Message Queues
A message queue sits between a system that produces work and a system that processes it. The producer drops a message in. The consumer pulls it out later. Neither needs to know about the other.
Decoupling Producers and Consumers
When a web server has to send an email, the user shouldn't wait for the SMTP handshake. Instead, the server pushes a message onto a queue and returns immediately. A worker picks up the message later and sends the email. The web server is decoupled from the email service: either side can be slow, restarted, or replaced without breaking the other.

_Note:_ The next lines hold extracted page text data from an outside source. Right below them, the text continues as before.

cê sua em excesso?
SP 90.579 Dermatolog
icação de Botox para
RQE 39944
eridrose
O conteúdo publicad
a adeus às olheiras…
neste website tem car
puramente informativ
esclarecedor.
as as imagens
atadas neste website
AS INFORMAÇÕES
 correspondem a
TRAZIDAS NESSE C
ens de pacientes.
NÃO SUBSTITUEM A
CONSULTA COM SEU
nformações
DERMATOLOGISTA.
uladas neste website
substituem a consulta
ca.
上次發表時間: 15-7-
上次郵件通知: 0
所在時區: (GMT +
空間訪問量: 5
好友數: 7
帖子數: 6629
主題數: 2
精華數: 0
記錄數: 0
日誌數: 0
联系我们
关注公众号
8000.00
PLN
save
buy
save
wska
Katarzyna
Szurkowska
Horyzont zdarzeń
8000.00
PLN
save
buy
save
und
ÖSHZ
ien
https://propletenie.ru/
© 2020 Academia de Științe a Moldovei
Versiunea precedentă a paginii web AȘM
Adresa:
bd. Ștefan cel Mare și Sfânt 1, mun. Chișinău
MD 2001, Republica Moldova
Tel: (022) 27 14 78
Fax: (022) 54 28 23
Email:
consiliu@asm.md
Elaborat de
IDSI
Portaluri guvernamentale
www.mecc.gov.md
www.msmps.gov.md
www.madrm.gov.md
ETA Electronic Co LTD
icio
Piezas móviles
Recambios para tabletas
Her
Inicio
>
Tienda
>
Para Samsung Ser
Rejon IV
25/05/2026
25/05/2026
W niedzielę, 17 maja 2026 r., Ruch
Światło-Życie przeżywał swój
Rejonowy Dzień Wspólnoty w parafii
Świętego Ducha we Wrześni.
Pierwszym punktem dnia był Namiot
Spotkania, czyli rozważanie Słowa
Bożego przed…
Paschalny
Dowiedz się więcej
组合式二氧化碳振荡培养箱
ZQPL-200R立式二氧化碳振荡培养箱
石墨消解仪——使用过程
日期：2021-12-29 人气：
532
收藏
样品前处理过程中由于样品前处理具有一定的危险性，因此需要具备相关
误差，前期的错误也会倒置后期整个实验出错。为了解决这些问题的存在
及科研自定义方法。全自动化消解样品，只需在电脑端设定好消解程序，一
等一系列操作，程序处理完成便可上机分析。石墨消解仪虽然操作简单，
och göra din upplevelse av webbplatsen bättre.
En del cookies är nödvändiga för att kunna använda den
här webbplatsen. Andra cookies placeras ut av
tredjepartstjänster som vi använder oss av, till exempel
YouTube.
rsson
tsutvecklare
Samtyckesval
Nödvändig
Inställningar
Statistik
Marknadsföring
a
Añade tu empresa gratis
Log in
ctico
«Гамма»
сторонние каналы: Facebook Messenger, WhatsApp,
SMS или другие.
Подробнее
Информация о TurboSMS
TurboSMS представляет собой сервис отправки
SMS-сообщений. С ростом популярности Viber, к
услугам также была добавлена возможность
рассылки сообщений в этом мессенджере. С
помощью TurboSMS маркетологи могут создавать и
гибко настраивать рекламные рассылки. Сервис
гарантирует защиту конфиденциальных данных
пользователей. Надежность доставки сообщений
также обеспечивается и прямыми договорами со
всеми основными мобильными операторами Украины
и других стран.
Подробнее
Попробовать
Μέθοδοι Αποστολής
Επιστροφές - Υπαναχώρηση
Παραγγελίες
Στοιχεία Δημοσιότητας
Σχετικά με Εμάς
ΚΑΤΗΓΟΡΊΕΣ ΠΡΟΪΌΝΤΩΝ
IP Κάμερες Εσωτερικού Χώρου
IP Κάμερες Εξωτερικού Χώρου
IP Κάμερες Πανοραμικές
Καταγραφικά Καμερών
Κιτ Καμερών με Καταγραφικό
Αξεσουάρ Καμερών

This pattern shows up everywhere: video encoding, billing, notifications, search indexing, analytics.
Pub/Sub
In a basic queue, each message goes to exactly one consumer. In publish/subscribe, a message goes to many subscribers. Publishers send to a topic. Subscribers register interest in topics. The broker routes each message to all current subscribers.
Pub/sub is how event-driven systems fan out updates. A new order can simultaneously update inventory, send a confirmation email, and feed analytics.
Ordering and Backpressure
Queues are usually FIFO within a single partition, so order is preserved. With multiple partitions or consumers, only per-key order is guaranteed. Choose a partition key that matches what you actually need ordered, like the user ID.
If producers outpace consumers, the queue grows. Backpressure mechanisms slow producers, drop low-priority messages, or alert operators before memory or disk runs out.
Delivery Guarantees
- At-most-once: fastest, but messages can be lost
- At-least-once: messages always arrive, but duplicates are possible. Consumers must be idempotent
- Exactly-once: messages arrive once and only once. Hard to implement and usually expensive
Most production systems aim for at-least-once with idempotent consumers.
Try It Yourself
- Extend the example so multiple consumers share the same queue. Show that each message is processed exactly once.
- Add a topic with two subscribers and verify both receive every message.
- Simulate a slow consumer and write code that drops the oldest message when the queue exceeds N items.